Are you seriously considering asking them if the house you’re living in could be haunted?

Blythe pressed her lips together instead, knowing how much a question like that would worry her grandmother. In Ruth Mitchell’s world, when people died, they went to heaven or to hell. They didn’t hang around knocking on windows or causing little girls to have nightmares.

Besides, if Blythe really wanted to know what had happened at the place she was renting, there were other ways to go about it. Ways that wouldn’t alarm anyone or make them question her sanity. Something she was doing quite nicely, thank you, all on her own.

4

Ada Pringle had been the librarian in Crenshaw since Blythe was a child. Despite the more than fifteen years since Blythe had seen her, the woman had changed very little.

Her hair and penciled brows were still coal-black, which made Blythe realize that the former had probably been dyed even then. And Ada’s eyes still peered disapprovingly at her over the top of a pair of tortoiseshell half glasses.

Although the library was deserted at this time of the afternoon, the effect of that look was the same as when Blythe had been twelve and asking for help to find information needed for school. As if she had no right to pester Miss Ada with a request for service.

“Good afternoon, Miss Pringle.”

“Blythe Mitchell, as I live and breathe. Heard you was back.”

Blythe waited, expecting the conventional welcome-home comments. None were forthcoming.

“For almost two months now,” she said with a smile.

“Not living at your grandmother’s, I hear.”

“Well, there’s moving home, and then there’s moving home.” It was quickly obvious her attempt at humor had fallen flat. There had been no change in the brown eyes. “We decided to get our own place.”

“Heard you have a little girl.”

“Maddie. She’s four. I’ve been meaning to bring her by. She loves books as much as I did when I was that age.”
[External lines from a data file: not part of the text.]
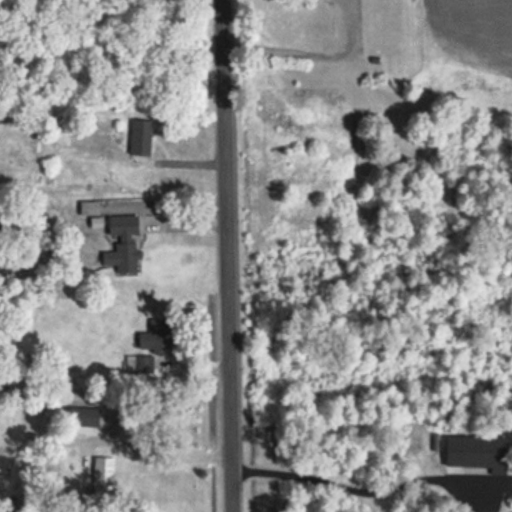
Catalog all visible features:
road: (306, 54)
building: (139, 139)
building: (126, 244)
road: (225, 255)
building: (152, 345)
building: (488, 451)
road: (168, 456)
building: (105, 475)
road: (429, 476)
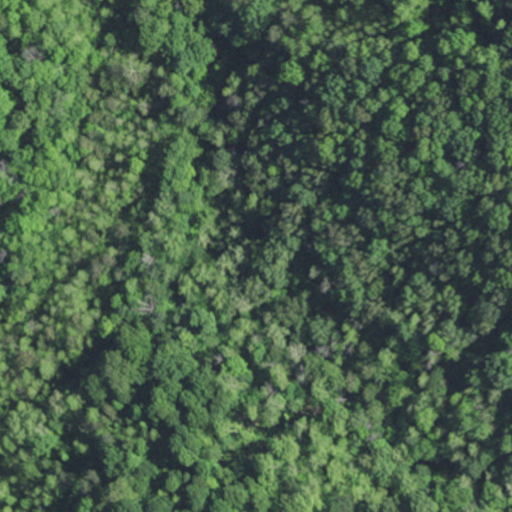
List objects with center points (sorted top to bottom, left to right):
road: (145, 469)
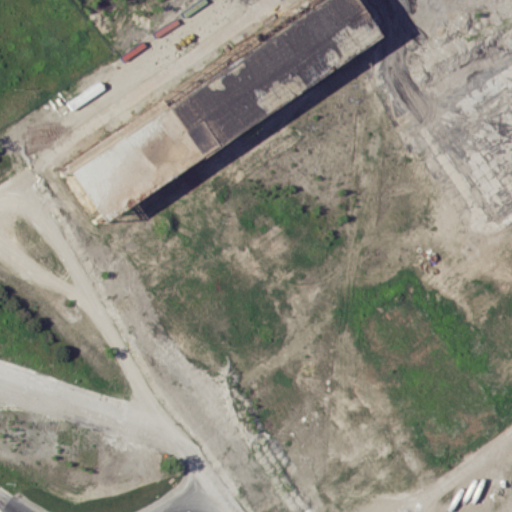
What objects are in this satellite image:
building: (258, 72)
building: (206, 101)
road: (42, 273)
road: (95, 295)
road: (122, 412)
road: (199, 504)
road: (6, 506)
road: (368, 510)
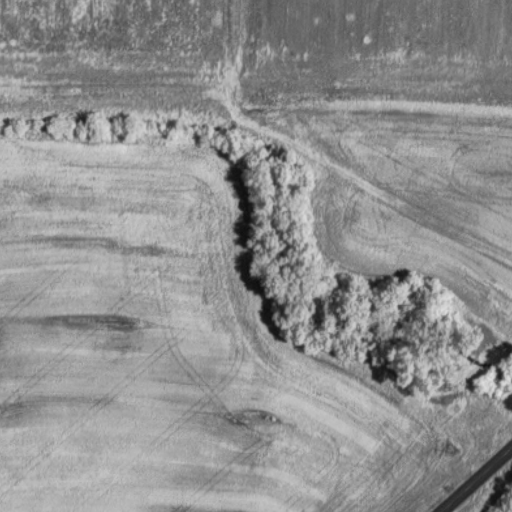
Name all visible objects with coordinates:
road: (373, 179)
road: (475, 478)
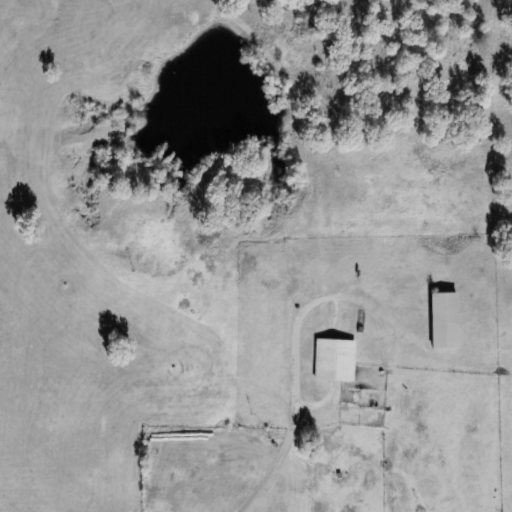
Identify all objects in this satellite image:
building: (442, 320)
building: (333, 359)
road: (264, 475)
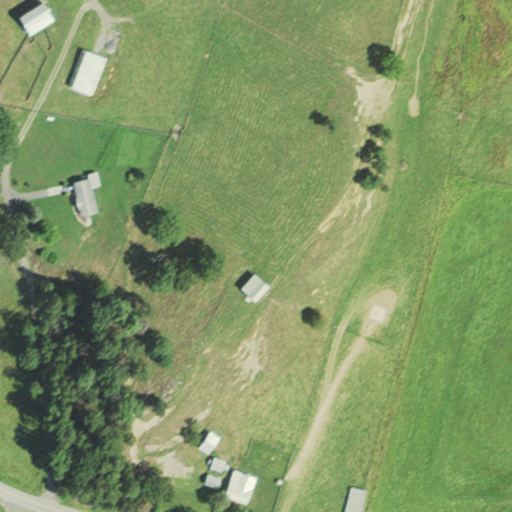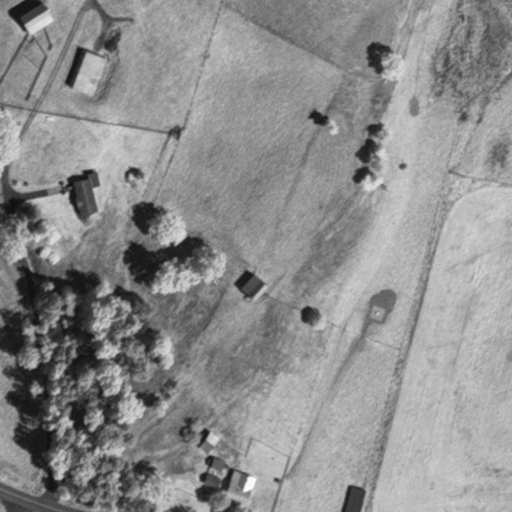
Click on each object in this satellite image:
building: (34, 16)
building: (39, 19)
building: (81, 72)
building: (85, 73)
building: (85, 196)
building: (86, 196)
road: (17, 247)
building: (246, 287)
building: (244, 290)
building: (211, 441)
road: (156, 461)
building: (220, 464)
building: (211, 481)
building: (240, 485)
building: (241, 487)
road: (25, 500)
building: (351, 500)
building: (352, 500)
road: (18, 505)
“Children ain’t allowed till they start school. Same as it’s always been,” Ada said. “Now what can I do for you?”

Blythe suddenly remembered why, voracious reader that she had always been, she hadn’t enjoyed coming here. And if there were any other option for what she needed, she would be tempted to walk out now.
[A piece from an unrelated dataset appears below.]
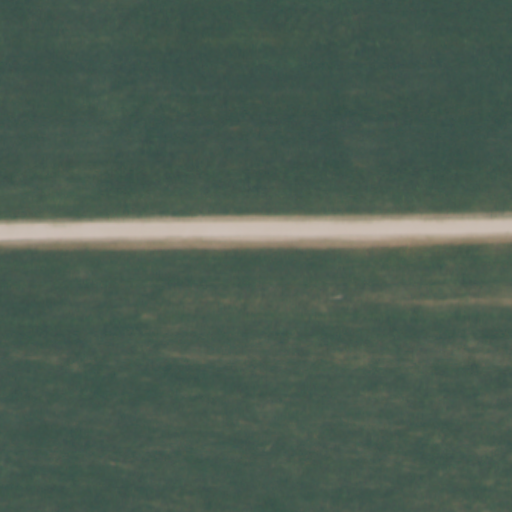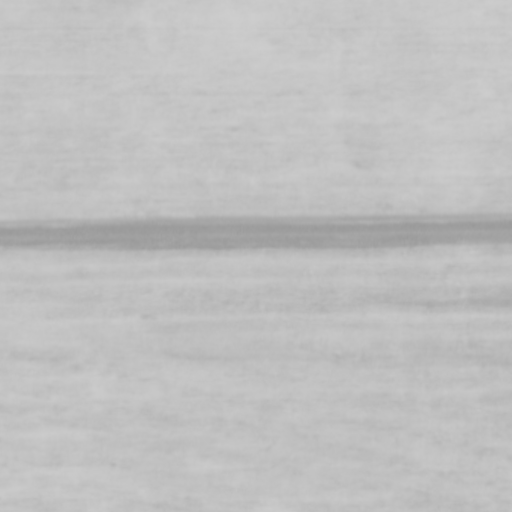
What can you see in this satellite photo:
road: (256, 233)
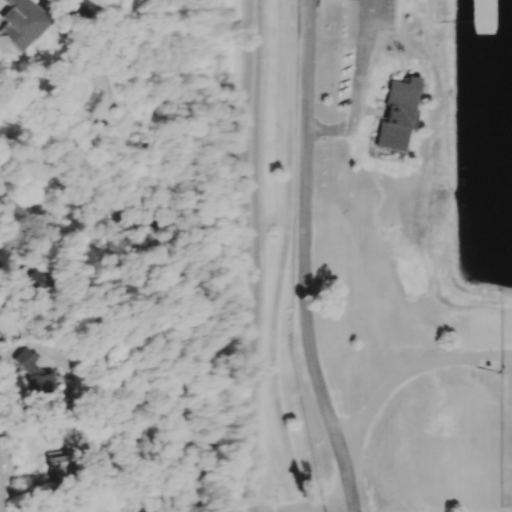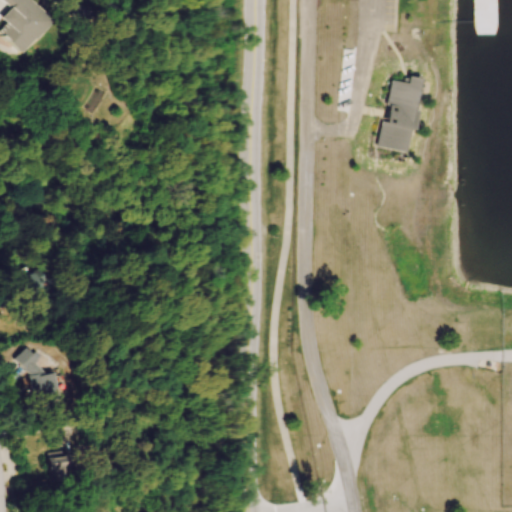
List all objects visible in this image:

“As I remember, you have bound copies of the Herald.”

The Crenshaw Herald was a weekly, but it was the only game in town. Most of its pages were devoted to church and club activities and athletic events at the school. The editor had always thoughtfully included anything newsworthy that had happened between issues, although it was probable that everyone might already know all the details through the ever-efficient community grapevine.